Several gene editing approaches can be employed to investigate nadD's role in P. syringae pv. tomato virulence:

• CRISPR-Cas9 system:

  • Development of a CRISPR-Cas9 system optimized for P. syringae

  • Generation of precise point mutations in catalytic residues

  • Creation of conditional knockdowns using inducible promoters

  • Introduction of epitope tags for protein localization studies

• Targeted mutagenesis strategies:

  • Site-directed mutagenesis of key residues identified through structural comparison with M. tuberculosis nadD

  • Creation of chimeric enzymes with domains from different bacterial species to identify determinants of specificity

  • Generation of temperature-sensitive mutants for temporal control of nadD function

• Expression modulation approaches:

  • Antisense RNA-based knockdown systems

  • Riboswitch-mediated regulation of nadD expression

  • Promoter replacement with tunable/inducible systems

• Functional complementation studies:

  • Heterologous expression of nadD variants from different pathovars

  • Trans-complementation with nadD homologs from non-pathogenic bacteria

  • Rescue experiments with pathogenicity assessment in tomato plants

• Multi-gene interaction analysis:

  • Simultaneous editing of nadD and virulence factors

  • Synthetic genetic array analysis to identify genetic interactions

  • Creation of metabolic bypass systems to test essentiality in different infection phases

These approaches would provide valuable insights into the functional importance of nadD in P. syringae pv. tomato pathogenicity and potentially identify novel intervention strategies.

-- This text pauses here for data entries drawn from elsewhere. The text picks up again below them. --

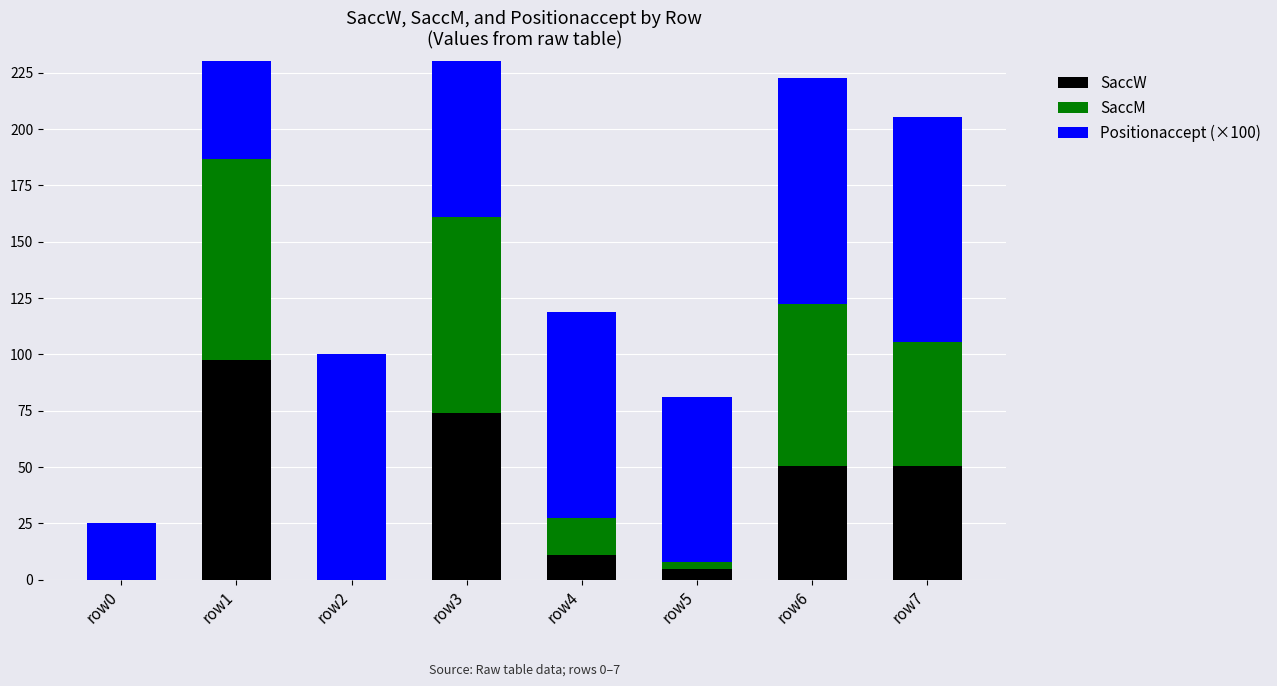

What is the difference between the maximum and minimum values in the SaccW series?

97.4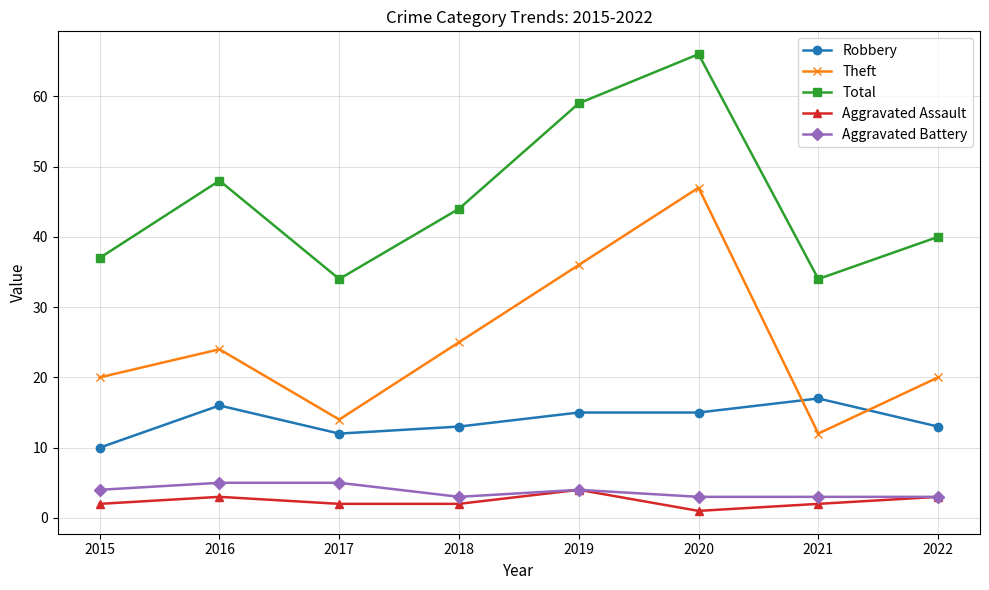

True or false: Aggravated Assault has more than 0 points higher than both neighbors.

True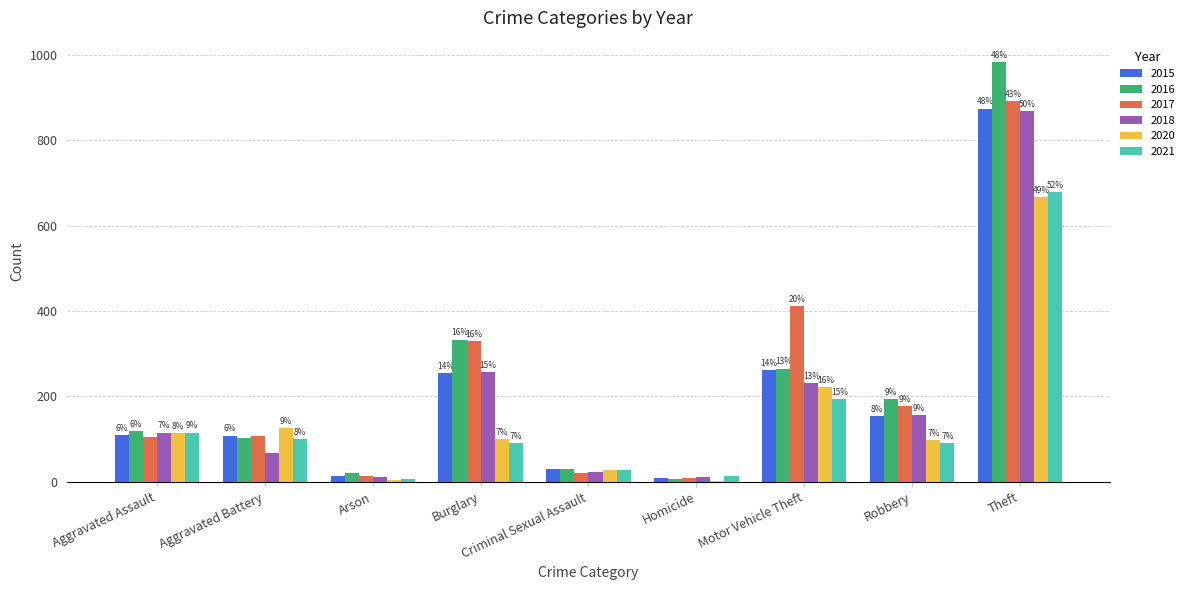

Is it true that 2015 equals 9 at Homicide?

True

How might structural information about P. syringae pv. tomato nadD inform the development of race-specific management strategies?

Structural information about P. syringae pv. tomato nadD could inform race-specific management strategies through several avenues:

• Identification of race-specific structural features:

  • If nadD structures differ between race 0 and race 1 strains, these differences could be exploited for selective targeting

  • Comparison with the unique features identified in M. tuberculosis nadD, such as the 3₁₀ helix that locks the active site , might reveal race-specific regulatory mechanisms

• Structure-guided inhibitor design:

  • Molecular docking studies using race-specific structural models

  • Fragment-based approaches targeting unique binding pockets

  • Design of allosteric inhibitors that exploit race-specific conformational dynamics

• Prediction of resistance mechanisms:

  • Structural analysis can identify potential resistance mutations

  • Molecular dynamics simulations to predict the impact of mutations on inhibitor binding

  • Development of dual-targeting approaches to reduce resistance emergence

• Understanding host-specificity determinants:

  • Structural variations in nadD might correlate with adaptation to different tomato cultivars

  • These insights could inform breeding programs for resistance development

• Diagnostic applications:

  • Structure-informed development of antibodies that distinguish race-specific nadD variants

  • Design of aptamers or other molecular probes for rapid detection of specific races

The race concept in P. syringae pv. tomato may be becoming less distinct due to the presence of intermediate phenotypes and genetic mobility (such as avrPto1 in prophage elements) . Nevertheless, structural information about nadD could provide valuable insights into bacterial adaptation mechanisms and inform more targeted management approaches.